Nothing Fancy
- Author: Alison Roman
- Language: English
- Publisher: Clarkson Potter
- Publication date: 2019
- Media type: Print (Hardback)
- ISBN: 978-0451497017

= Nothing Fancy (cookbook) =

2019 cookbook by Alison Roman

Nothing Fancy is a 2019 cookbook by American cook and writer Alison Roman. The cookbook stresses casual recipes to prepare for friends.

==Development==
Roman's first cookbook, Dining In, was published in 2017. Dining In focused on recipes that "had you thinking about eating inside just for yourself" where Nothing Fancy focuses on meals for larger groups and tips for successfully hosting multiple people. The book stresses "unfussy" foods and recipes and the value of authenticity and connection when cooking for and hosting friends or guests in one's home, rather than traditional dinner parties, which tend to focus on presentation and etiquette.

==Structure and contents==
Roman categorizes recipes into snacks, salads, sides, mains, and "after dinner" and intersperses the book with essays and commentary about food-related subjects, such as sardines and wine. The book's structure mirrors the order in which Roman serves dishes to guests both for casual gatherings and more formal events such as Thanksgiving. The book eschews presenting the reader with suggested menus featuring its recipes, something often found in other cookbooks for hosting.

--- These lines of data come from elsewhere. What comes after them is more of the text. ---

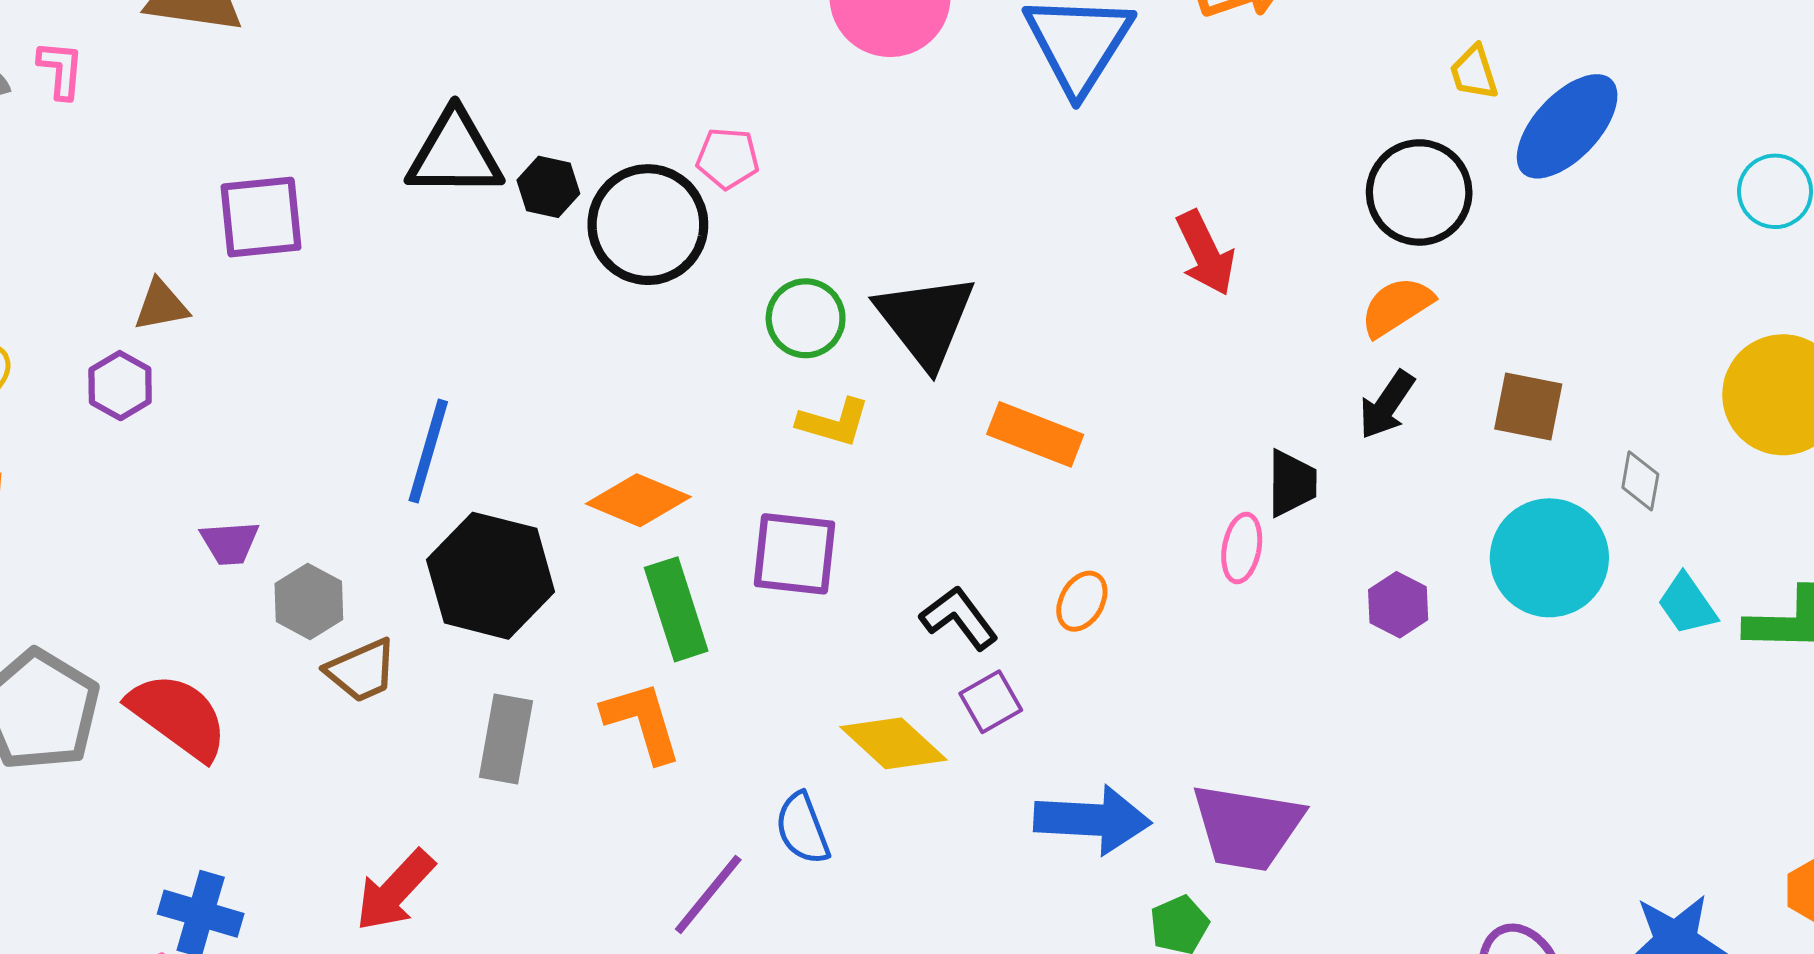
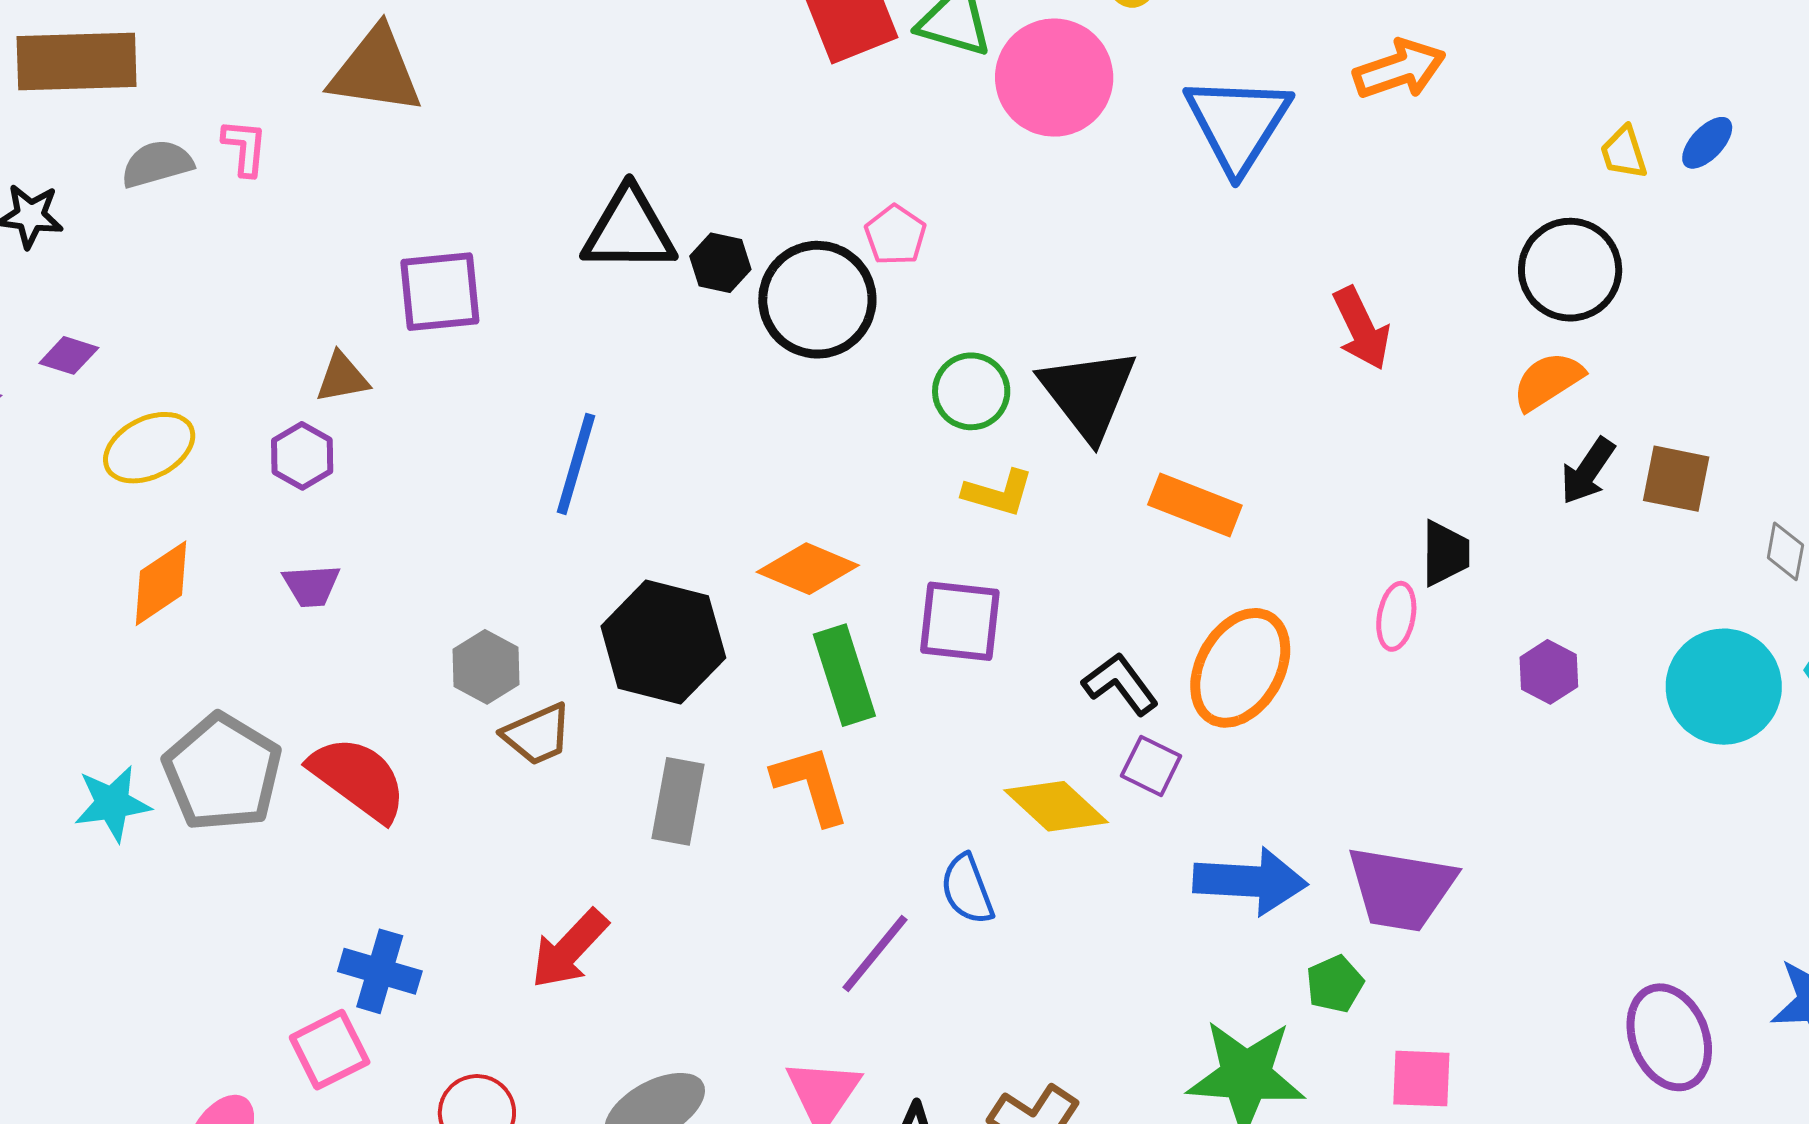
blue ellipse: (1567, 126) -> (1707, 143), moved, size x0.5
pink pentagon: (728, 158) -> (895, 235), turned 30
black arrow: (1387, 405) -> (1588, 471), moved
blue line: (428, 451) -> (576, 464), moved
purple trapezoid: (230, 543) -> (311, 586), moved
cyan circle: (1549, 558) -> (1724, 687), moved
orange ellipse: (1082, 601) -> (1240, 668), size x2.0
purple square: (991, 702) -> (1151, 766), turned -34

Roman has said the book contains advice and recipes for an "attainable" life rather than an "aspirational" one.

==Reception and accolades==
The Guardian included Nothing Fancy on its list of the "Best cookbooks and food writing of 2019". Meera Sodha, who compiled the list, wrote that the book presents "heart, soul and food frequently and unapologetically made using store-cupboard ingredients."

Michele Moses recommended the book to readers of The New Yorker, writing: "Part of the appeal is her grasp of her audience: the financially unsteady millennial generation, which has turned “nothing fancy” into an aesthetic choice." Moses also discussed the accessible persona cultivated by Roman in the book, and highlighted tips accompanying certain recipes that expressed annoyance with some expectations held by guests. Moses refers to Roman as "libidinous and a little bit mean," contrasting her with the "prim and gracious" personas of Ina Garten and Martha Stewart.

Megan Reynolds has "respectfully disagreed" with the sentiment that the book demonstrates an "attainable" rather than "aspirational" lifestyle, saying that "the lifestyle as portrayed in Nothing Fancy is aspirational to a certain subset of Brooklyn women—clog-wearers and devotees of New York Magazine's The Strategist."

In a review of Roman's 2023 dessert cookbook, Sweet Enough, Adam Rothbarth characterized Roman's three cookbooks (Dining In, Nothing Fancy, and Sweet Enough) as "about cooking to be with people", as opposed to purely about "cooking" or "cooking for people".

===Commercial success===
The book was a New York Times bestseller.